Planners are explicitly breaking the program into two variants to give commanders flexibility across missions and platforms. One variant is lugged for fighters and bombers, the other is palletized for airlifters, both engineered for ranges between roughly 250 and 500 miles. That range covers the kind of stand-off engagements that let aircraft remain outside the densest layers of enemy air defenses while still affecting key targets deep inside hostile territory.

Joint Air-to-Surface Standoff Missiles, designed to be fired at heavily defended targets from a safe distance, cost more than $1.3 million apiece. The service wants its new missiles for a fraction of that, closer to $218,000 per round, cheap enough to shoot many for less than it once cost to shoot one.

The FAMM program splits into a lugged variant carried by fighters and bombers (FAMM-L) and a palletized variant dropped from airlifters (FAMM-P), both with ranges of 250 to 500 miles.

The arithmetic is straightforward and, frankly, commonsense. When you can buy a weapon that’s an order of magnitude cheaper, the strategy shifts from conserving precious single shots to creating overwhelming salvos. That forces an opponent to either build more expensive defenses or accept higher attrition.

History shows how much production and iterative improvement matter. Early Sherman tanks were outgunned by German armor, but American industrial muscle produced large numbers and rapid upgrades that closed the performance gap. The famous line rings true: “One Tiger is as good as five Shermans. The problem is that the Americans always bring ten Shermans.” The U.S. should keep that lesson top of mind as it modernizes munitions procurement.

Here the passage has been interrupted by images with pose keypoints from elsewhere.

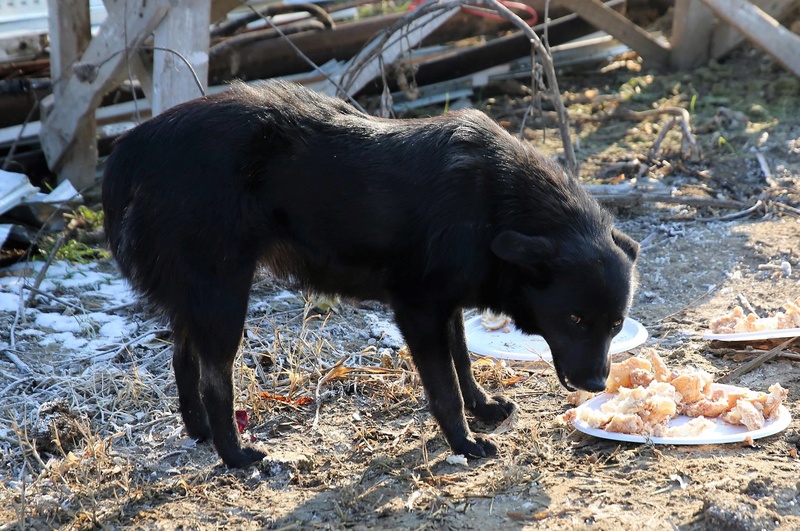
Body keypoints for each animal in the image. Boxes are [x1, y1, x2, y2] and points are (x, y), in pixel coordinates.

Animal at [101, 80, 636, 470]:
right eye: (574, 320)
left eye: (614, 326)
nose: (596, 383)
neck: (492, 202)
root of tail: (137, 144)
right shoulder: (418, 311)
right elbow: (444, 387)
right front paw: (463, 443)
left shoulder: (446, 307)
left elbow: (463, 364)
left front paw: (482, 409)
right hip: (224, 294)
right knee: (215, 378)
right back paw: (233, 454)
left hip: (199, 294)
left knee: (181, 358)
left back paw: (200, 433)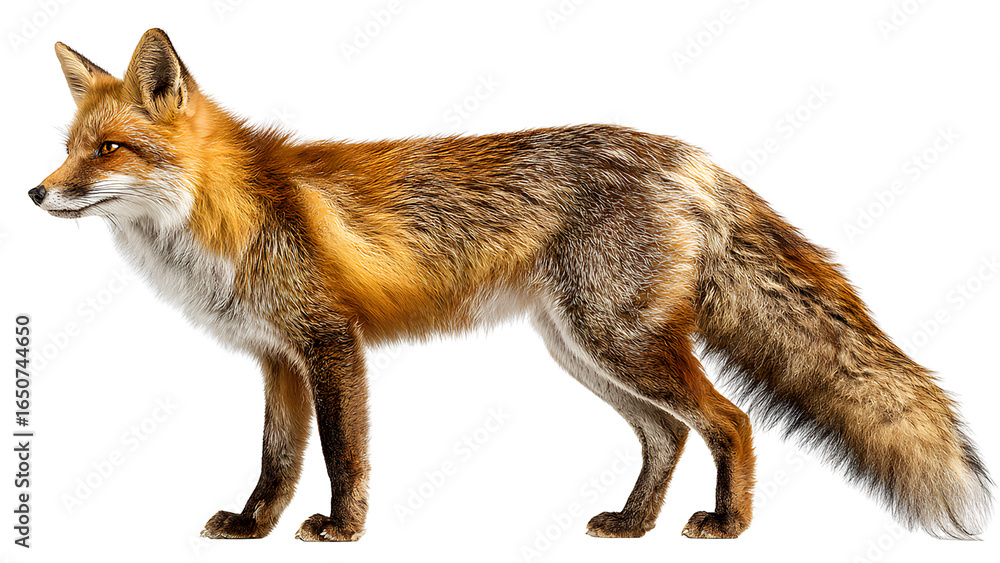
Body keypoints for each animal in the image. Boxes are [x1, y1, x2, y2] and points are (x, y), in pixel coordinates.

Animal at [31, 28, 992, 542]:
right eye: (72, 147)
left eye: (108, 150)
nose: (36, 194)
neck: (225, 215)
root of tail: (690, 157)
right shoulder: (277, 358)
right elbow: (277, 459)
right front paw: (252, 526)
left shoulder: (330, 342)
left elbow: (341, 455)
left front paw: (343, 529)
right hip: (582, 349)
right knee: (668, 435)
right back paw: (632, 523)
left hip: (617, 341)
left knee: (730, 421)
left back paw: (727, 526)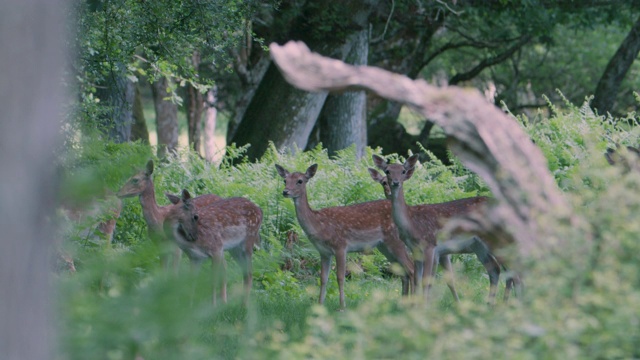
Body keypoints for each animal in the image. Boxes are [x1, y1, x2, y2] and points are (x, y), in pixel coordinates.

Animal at [276, 163, 424, 310]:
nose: (285, 191)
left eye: (300, 181)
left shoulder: (340, 245)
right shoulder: (324, 252)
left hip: (395, 240)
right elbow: (323, 278)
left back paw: (413, 305)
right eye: (285, 180)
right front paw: (319, 305)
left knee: (411, 268)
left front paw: (342, 307)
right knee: (403, 272)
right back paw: (402, 304)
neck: (319, 225)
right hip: (384, 246)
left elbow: (340, 277)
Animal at [372, 153, 512, 302]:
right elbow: (418, 280)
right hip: (479, 246)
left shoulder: (430, 245)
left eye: (403, 171)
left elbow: (427, 281)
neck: (411, 223)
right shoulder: (416, 250)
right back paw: (493, 303)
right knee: (496, 269)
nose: (395, 182)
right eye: (387, 171)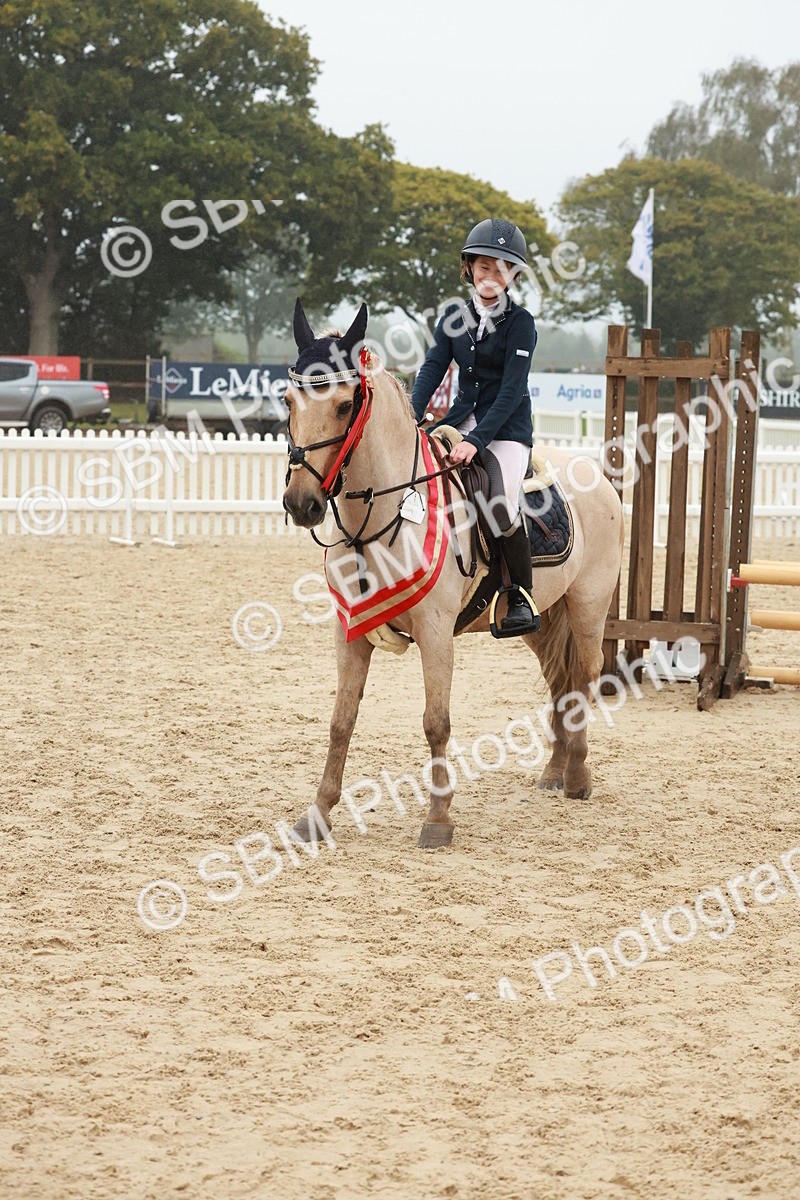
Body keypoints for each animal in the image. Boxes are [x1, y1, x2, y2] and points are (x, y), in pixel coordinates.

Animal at [282, 301, 624, 849]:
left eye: (344, 405)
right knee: (560, 682)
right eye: (289, 400)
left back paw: (577, 778)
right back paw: (554, 774)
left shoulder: (437, 632)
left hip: (588, 607)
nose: (301, 504)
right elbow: (341, 721)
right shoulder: (349, 632)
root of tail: (598, 477)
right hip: (542, 617)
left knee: (585, 677)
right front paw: (317, 815)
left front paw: (438, 819)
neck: (379, 518)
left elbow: (435, 722)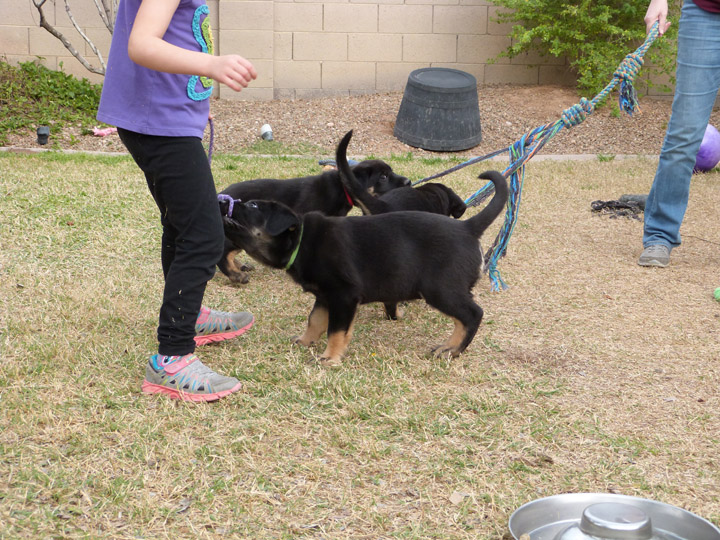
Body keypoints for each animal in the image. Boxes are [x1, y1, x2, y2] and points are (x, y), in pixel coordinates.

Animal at [217, 158, 408, 282]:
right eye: (383, 176)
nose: (408, 181)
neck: (341, 188)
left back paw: (240, 266)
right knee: (224, 252)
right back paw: (236, 276)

Technology costs also fall with scale: making more units encourages better manufacturing practices, attracts additional suppliers, and drives innovation that lowers unit costs. That trend applies to weapons as well as phones and laptops. A broad production base and competitive procurement can drive down prices while increasing availability for front-line units.

Operationally, having numbers matters in attrition-heavy campaigns and in the kind of distributed fights the Pentagon expects to face. If a modern adversary fields numerous cheap drones or missiles, we need a stockpile and doctrine that can outpace that threat. Buying affordable cruise missiles in quantity provides that option and restores a margin of superiority that expensive, limited inventories cannot guarantee.

The timing of this shift matters because U.S. forces are operating at high tempo across multiple theaters. Sustained operations in the Middle East and increased attention in other regions make munitions availability a strategic issue, not just a tactical one. Affordable mass weapons help maintain pressure without forcing hard choices between readiness and fiscal realities.

From a conservative viewpoint, this is smart stewardship of both force and taxpayer dollars. It leverages American industrial strength, emphasizes deterrence through massed capability, and avoids overreliance on a handful of gold-plated solutions. If adversaries build capacity, we should match it with cheaper, plentiful countermeasures that preserve decision space for commanders and keep American forces dominant.